16:04
20 kwiecień 2024
sobota

Północna.tv

Ty też masz swój głos!

Kobiety i samochody - dwie słabości każdego faceta

Zamieszczono dnia śr., 2019-01-02 20:16

Są dwie rzeczy, które podniecają prawdziwych mężczyzn – seksowna kobieta i sportowy samochód. Nawet nie wiecie jaki może być wynik połączenia tych dwóch rzeczy. Samochody jak kobiety, dzielą się na nieatrakcyjne i seksowne. Posiadanie nieatrakcyjnego samochodu, można jeszcze jakoś wytłumaczyć – gorzej jest z wytłumaczeniem posiadania nieatrakcyjnej kobiety. Wtedy chyba jedyne tłumaczenie to takie, że... jest inteligentna.

O samochodzie takich rzeczy powiedzieć nie można. Musi być seksowny ! Dlatego PÓŁNOCNA.TV dziś zabiera Was w świat najseksowniejszych samochodów – lista subiektywna, ale mam nadzieje że, tak jak wśród kobiet, tak i w samochodach można znaleźć przymioty piękna postrzeganego przez wszystkich. Dość teorii, czas na praktykę.

 

JAGUAR XK 150 i Audrey Hepburn

 

 

Kobieta o pięknym ciele, nawet ubrana w lamparcie cętki może epatować seksem, tym bardziej że atrybuty kota mają w sobie dużo ze zmysłowości. Jaguar XK zaprezentowany pod koniec lat 50-tych to przykład czystego piękna w nieskazitelnie unikalnej formie. Autko dostępne było w trzech wersjach: zamkniętej – ze stałym dachem o nazwie Fixed Head Coupe (FHC), w wersji ze składanym dachem – Drop Head Coupe (DHC) oraz jako roadster o nadwoziu odkrytym, 2 miejscowy – Open Two Seater (OTS). Jak na owe czasy, moc topowego silnika 6-cylindrowego o poj. 3,8-litra wynosząca aż 265 koni mogła powalać i powalała na kolana. Zwłaszcza że był to lekki sportowy samochód. Kogo możemy porównać do tej konstrukcji ? Na myśl przychodzi uroda, pięknej i uznanej aktorki – Audrey Hepburn. Oba te „kociaki” królowały w swoich czasach jako prawdziwe ikony, co tam w swoich – do dziś stanowią prawdziwy wzór estetyki. Pasują do siebie.

 

LAMBORGHINI MIURA SV oraz Kylie Minogue

 

 

Jasne, że znajdą się tacy magicy, którzy będą twierdzić że nie ma nic seksownego u tego producenta traktorów. Ja bym im odpowiedział, że nie znają się na prawdziwej motoryzacji. Miura była czymś wyjątkowym, była dopiero drugim samochodem firmy Lamborghini *wcześniej zaprezentowano model 350 GT*.

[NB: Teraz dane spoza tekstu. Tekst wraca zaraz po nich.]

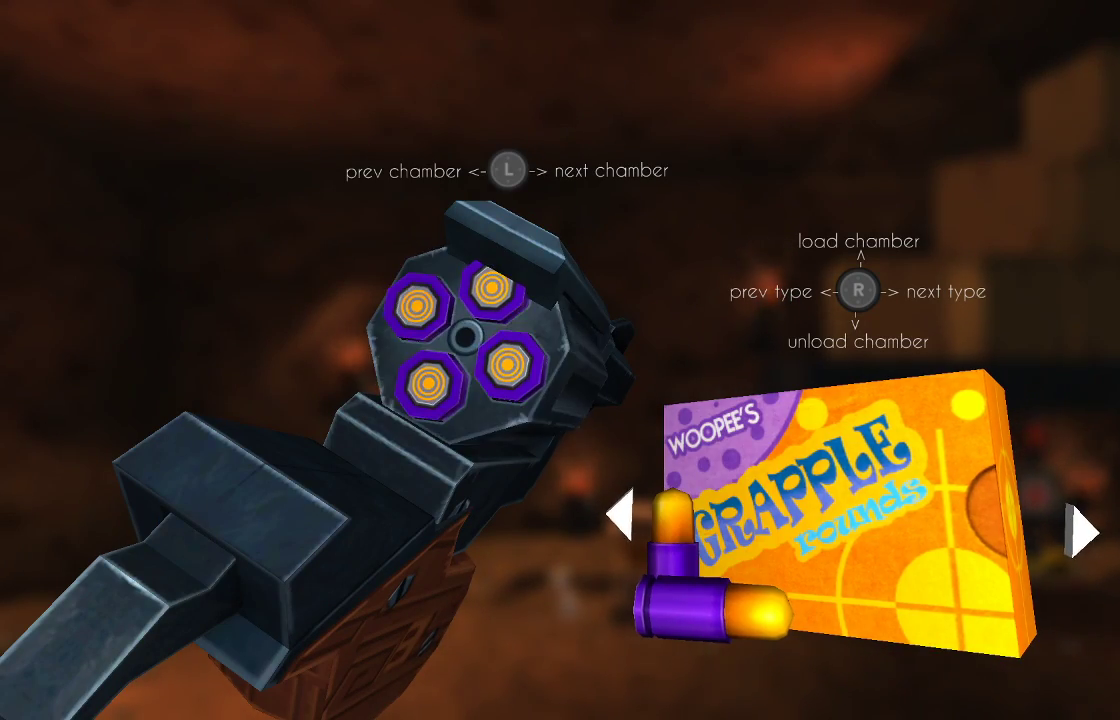
{"buttons": [], "left_stick": "right", "right_stick": "center", "events": [[100, "CIRCLE", "down"], [200, "CIRCLE", "up"], [400, "left_stick", "right"]]}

Na targach w Turynie gdzie Miura miała swoją nieoficjalną premierę otrzymała jeszcze nazwę P400 od „posteriore 4 litre” (pasteriore znaczyło tyle co tylne położenie silnika a 4 litre – pojemność). Później nadano docelową nazwę Miura – pochodziła od słynnej hiszpańskiej rodziny hodującej byki do walk na arenie. Seksualność tego samochodu widać na każdym kroku, np. „barokowy” tyłek na którym pewnie stylizowała się sama słynna Beyonce, ale do kanonów kobiecości przeszły prawdziwe kobiece „rzęsy”, czyli okratowanie otaczające wyłaniające się przednie reflektory.

Z technicznego punktu widzenia Miurę SV wyposażano w 385-konny silnik 12 cylindrowy, osiągający prędkość 290 km/h. Kierowca był w siódmym niebie. Urodę jako całokształt możemy porównać do znanej piosenkarki Kylie Minogue. Mają naprawdę wiele wspólnego. Mają klasę i styl.

 

MERCEDES-BENZ 300 SL oraz Ewa Braun

 

 

Choć były pojazdy bardziej wyrafinowane stylistycznie, to Mercedes 300 SL jest tu reprezentantem klasycznej, niemieckiej – chyba... konserwatywnej urody. Ale nie pozbawionej seksapilu. Pięćdziesięciu ekspertów uznało, że jest to najpiękniejsze auto XX wieku. Nie wiem czemu, ale mi jego uroda raczej na myśl przywodzi kochanice samego Adolfa – Ewę Braun, niż Marylin Monroe. To jednak jest surowe, konserwatywne auto i tez właśnie taką urodą się charakteryzuje. Silnik to 6-cylindrowy, rzędowy 3-litrowiec o mocy 215 KM. Dzięki naprawdę niskiemu oporowi powietrza, bez problemu wystarczało to by osiągnąć prędkość maksymalną na poziomie 260 km/h w czasie poniżej 10 sek.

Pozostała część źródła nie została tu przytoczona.